***** SUPPLIED DATA

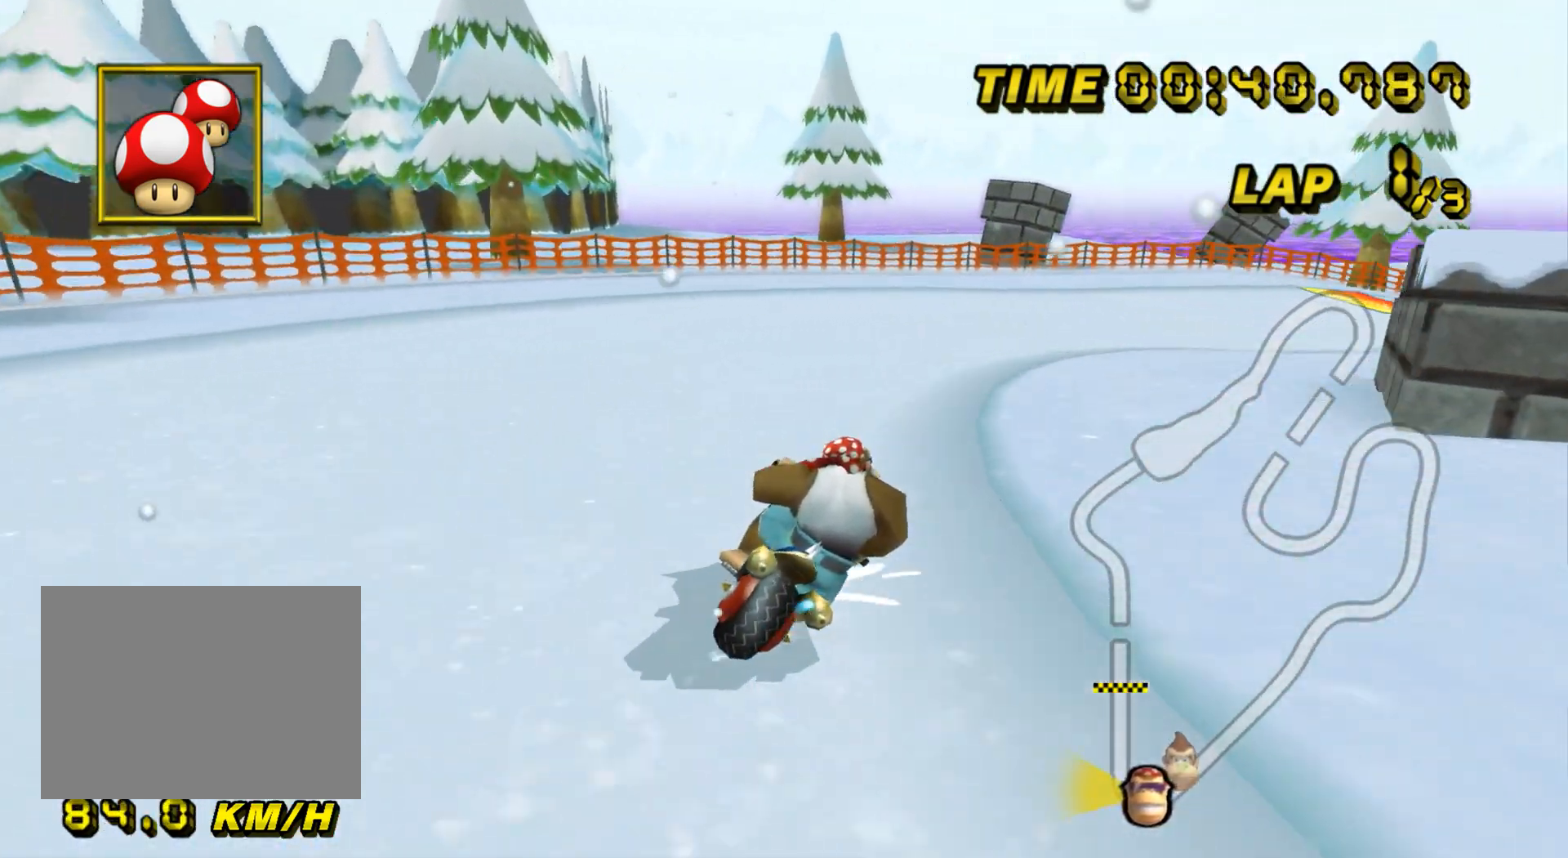
Gameplay with a controller (Nintendo layout); each line is a JSON object with the inputs held at the frame after it. "events" lists button and stick changes between this image and that frame as [ms after this image, input, new state], when the widget could be followed in between. Not read: B C_DOWN C_LEFT C_RIGHT C_UP L3 R3 Z.
{"buttons": ["A", "R1"], "left_stick": "right", "events": []}
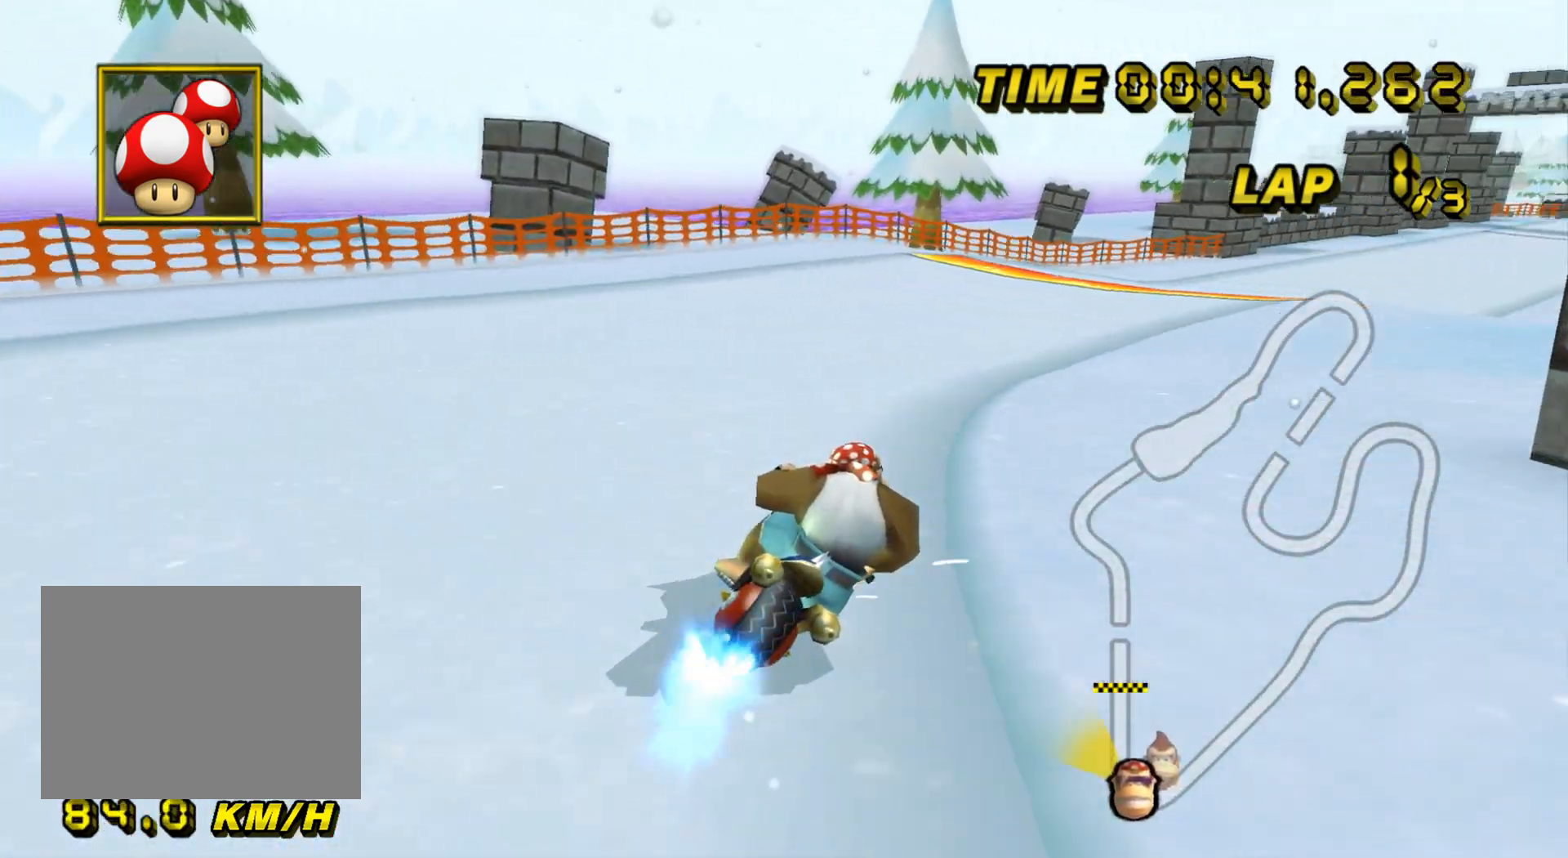
{"buttons": ["A"], "left_stick": "right", "events": [[251, "R1", "up"], [301, "DPAD_UP", "down"], [317, "DPAD_UP", "up"], [334, "left_stick", "down-right"], [451, "left_stick", "right"]]}
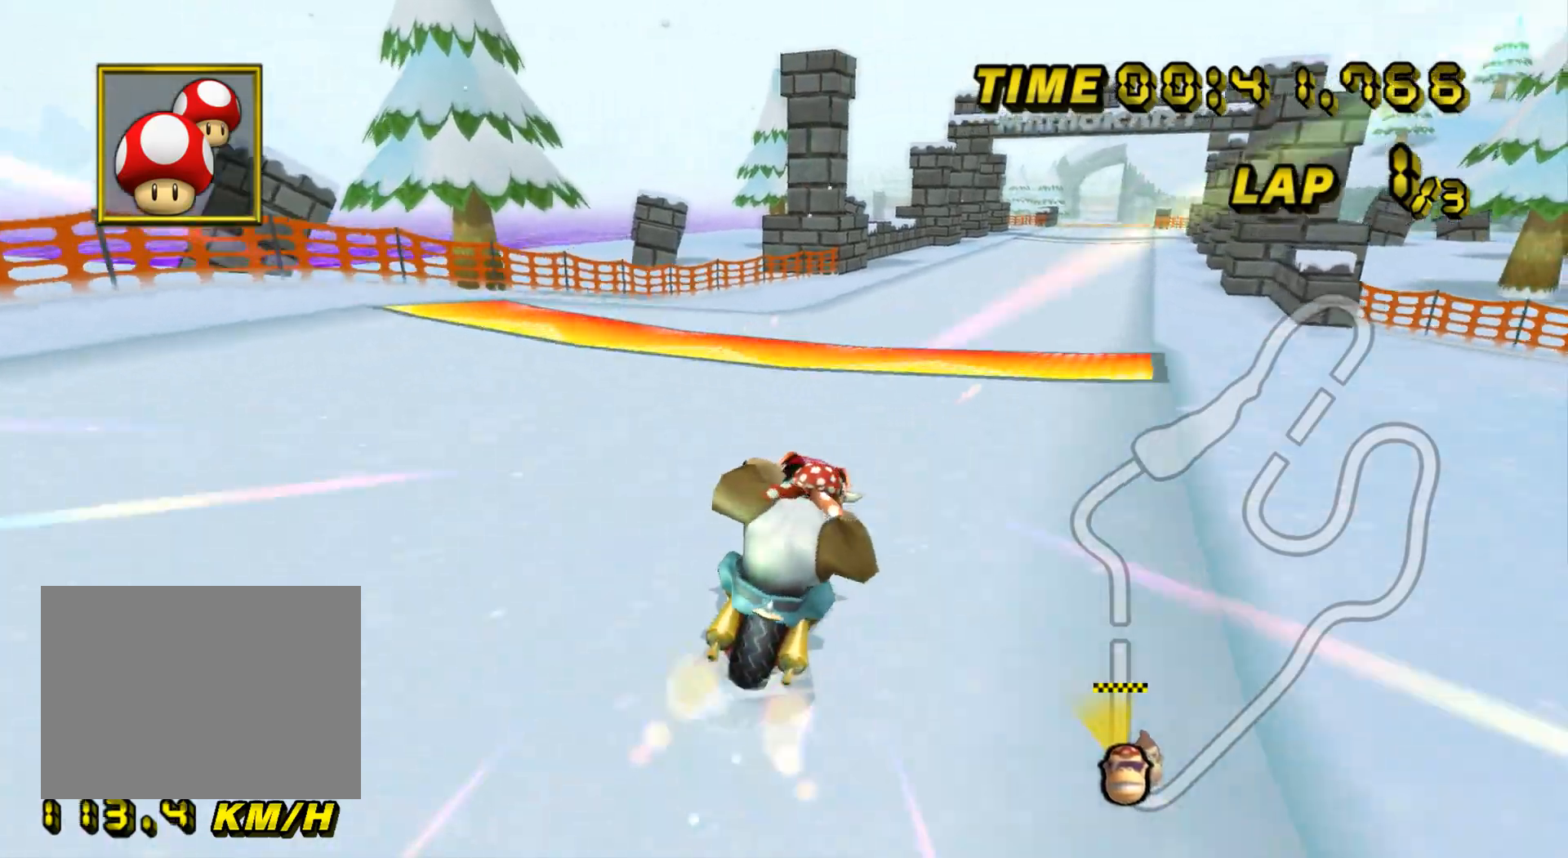
{"buttons": ["A"], "left_stick": "right", "events": []}
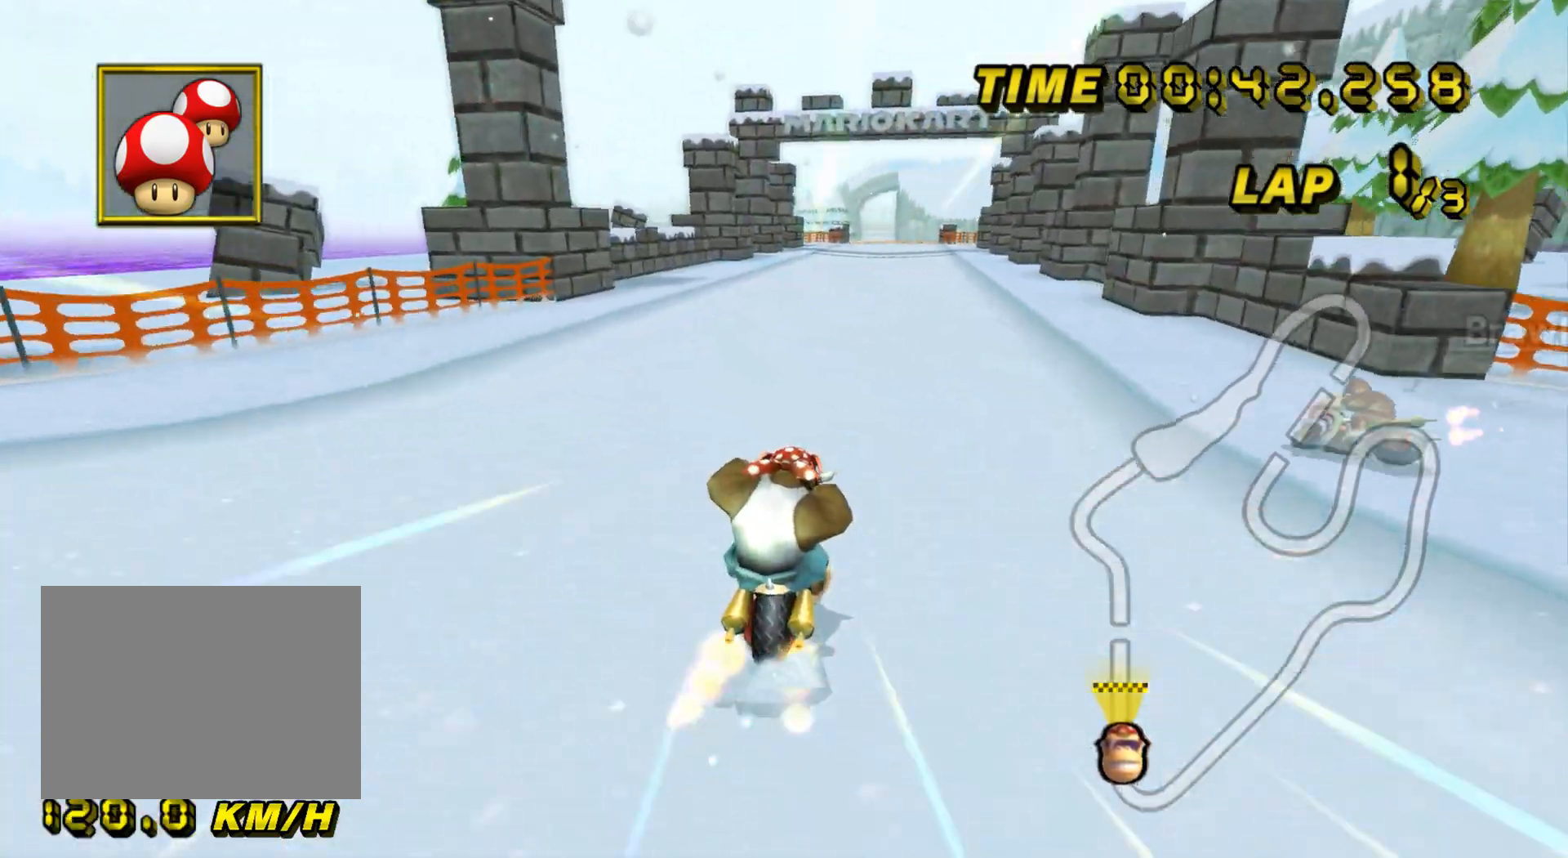
{"buttons": ["A"], "left_stick": "left", "events": [[151, "left_stick", "center"], [234, "left_stick", "left"]]}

**********

Without the pictures, repeat all the records word for word.

▶ [TASK RESPONSE]:
Gameplay with a controller (Nintendo layout); each line is a JSON object with the inputs held at the frame after it. "events" lists button and stick changes between this image and that frame as [ms after this image, input, new state], when the widget could be followed in between. Not read: B C_DOWN C_LEFT C_RIGHT C_UP L3 R3 Z.
{"buttons": ["A", "R1"], "left_stick": "right", "events": []}
{"buttons": ["A"], "left_stick": "right", "events": [[251, "R1", "up"], [301, "DPAD_UP", "down"], [317, "DPAD_UP", "up"], [334, "left_stick", "down-right"], [451, "left_stick", "right"]]}
{"buttons": ["A"], "left_stick": "right", "events": []}
{"buttons": ["A"], "left_stick": "left", "events": [[151, "left_stick", "center"], [234, "left_stick", "left"]]}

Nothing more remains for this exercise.